Pantau - Anggota Komisi VI DPR RI, Sturman Panjaitan, mengapresiasi capaian pertumbuhan ekonomi Batam hingga Triwulan III 2025 yang mencapai 6,89 persen secara tahunan (year-on-year), namun menegaskan bahwa pertumbuhan tersebut harus sejalan dengan penciptaan lapangan kerja dan peningkatan kesejahteraan masyarakat.
Pertumbuhan Ekonomi Harus Berdampak Nyata
Sturman menyatakan bahwa pertumbuhan ekonomi tidak akan berarti tanpa peningkatan lapangan pekerjaan.

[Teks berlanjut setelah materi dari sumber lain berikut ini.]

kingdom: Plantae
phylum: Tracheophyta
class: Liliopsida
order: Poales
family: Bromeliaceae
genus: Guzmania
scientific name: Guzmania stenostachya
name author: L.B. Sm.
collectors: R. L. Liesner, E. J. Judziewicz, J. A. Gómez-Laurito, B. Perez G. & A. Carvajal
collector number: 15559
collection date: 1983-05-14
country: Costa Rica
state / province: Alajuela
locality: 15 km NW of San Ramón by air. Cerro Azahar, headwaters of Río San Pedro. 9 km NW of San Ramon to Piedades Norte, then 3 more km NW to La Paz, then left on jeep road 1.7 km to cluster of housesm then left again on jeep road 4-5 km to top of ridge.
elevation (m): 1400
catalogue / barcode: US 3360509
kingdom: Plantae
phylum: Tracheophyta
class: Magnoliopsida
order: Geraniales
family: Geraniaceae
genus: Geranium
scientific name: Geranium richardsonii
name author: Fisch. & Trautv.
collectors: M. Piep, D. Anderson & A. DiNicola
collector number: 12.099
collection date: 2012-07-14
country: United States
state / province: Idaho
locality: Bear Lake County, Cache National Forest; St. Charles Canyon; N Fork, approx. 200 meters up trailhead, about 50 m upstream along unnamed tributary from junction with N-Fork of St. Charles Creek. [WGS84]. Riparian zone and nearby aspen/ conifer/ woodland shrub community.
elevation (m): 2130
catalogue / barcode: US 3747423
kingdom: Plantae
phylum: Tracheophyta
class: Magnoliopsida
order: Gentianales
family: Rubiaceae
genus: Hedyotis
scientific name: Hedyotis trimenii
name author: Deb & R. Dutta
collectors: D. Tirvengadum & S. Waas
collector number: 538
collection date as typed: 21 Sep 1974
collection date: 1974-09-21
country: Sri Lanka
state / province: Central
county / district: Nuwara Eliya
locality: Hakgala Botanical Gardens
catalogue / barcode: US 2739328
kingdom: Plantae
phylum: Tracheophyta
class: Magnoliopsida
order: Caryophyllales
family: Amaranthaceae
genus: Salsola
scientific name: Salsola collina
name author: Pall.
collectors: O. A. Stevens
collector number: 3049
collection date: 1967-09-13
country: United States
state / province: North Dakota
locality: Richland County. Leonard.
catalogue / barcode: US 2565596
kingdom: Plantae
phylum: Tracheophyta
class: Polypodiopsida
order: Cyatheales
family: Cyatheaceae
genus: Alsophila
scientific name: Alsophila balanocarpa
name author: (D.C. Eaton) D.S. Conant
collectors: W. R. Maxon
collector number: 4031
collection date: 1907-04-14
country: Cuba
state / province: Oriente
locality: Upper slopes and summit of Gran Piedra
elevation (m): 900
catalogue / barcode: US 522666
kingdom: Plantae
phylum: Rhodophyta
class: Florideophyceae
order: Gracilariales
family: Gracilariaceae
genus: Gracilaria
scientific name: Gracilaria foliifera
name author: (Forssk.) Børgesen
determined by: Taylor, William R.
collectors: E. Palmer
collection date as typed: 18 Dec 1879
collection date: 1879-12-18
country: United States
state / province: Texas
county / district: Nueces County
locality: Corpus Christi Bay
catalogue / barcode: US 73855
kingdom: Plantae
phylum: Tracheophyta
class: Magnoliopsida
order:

"Pertumbuhan ekonomi kalau tidak meningkatkan lapangan pekerjaan, apa artinya? Setiap satu persen pertumbuhan ekonomi itu bisa menambah ribuan lapangan pekerjaan," ungkapnya.
Ia menyoroti pentingnya kebijakan yang mendorong investasi dan penyerapan tenaga kerja agar manfaat pertumbuhan dapat dirasakan langsung oleh masyarakat.
Ia juga menekankan bahwa proyeksi pertumbuhan ekonomi Batam yang diperkirakan mencapai lebih dari 7 persen, bahkan hingga 11 persen pada 2029, harus dibarengi dengan kebijakan penciptaan lapangan kerja yang memadai.
"Kami mendukung supaya aktivitas ekonomi lebih efektif, dunia usaha semakin bergairah, dan harga-harga tetap terjangkau bagi masyarakat," ia mengungkapkan.
Optimalisasi Lahan dan Investasi
Sturman juga menyoroti perlunya pemberdayaan masyarakat dan optimalisasi pemanfaatan lahan yang belum termanfaatkan secara maksimal.
Menurutnya, banyak lahan tidur di Batam yang bisa menjadi penggerak investasi sekaligus menciptakan lapangan kerja baru.
"Jangan sampai banyak lahan tidur. Kalau tidak diefektifkan dan diefisienkan penggunaannya, tidak akan menghasilkan apa-apa," tegasnya.
Ia meyakini bahwa optimalisasi lahan serta peningkatan investasi akan meningkatkan kinerja ekonomi Batam dan berdampak positif terhadap kesejahteraan masyarakat.
"Kami di Komisi VI men-support agar investasi di Batam terus meningkat, kinerja ekonomi semakin baik, dan ujungnya berdampak pada kesejahteraan rakyat," ujarnya.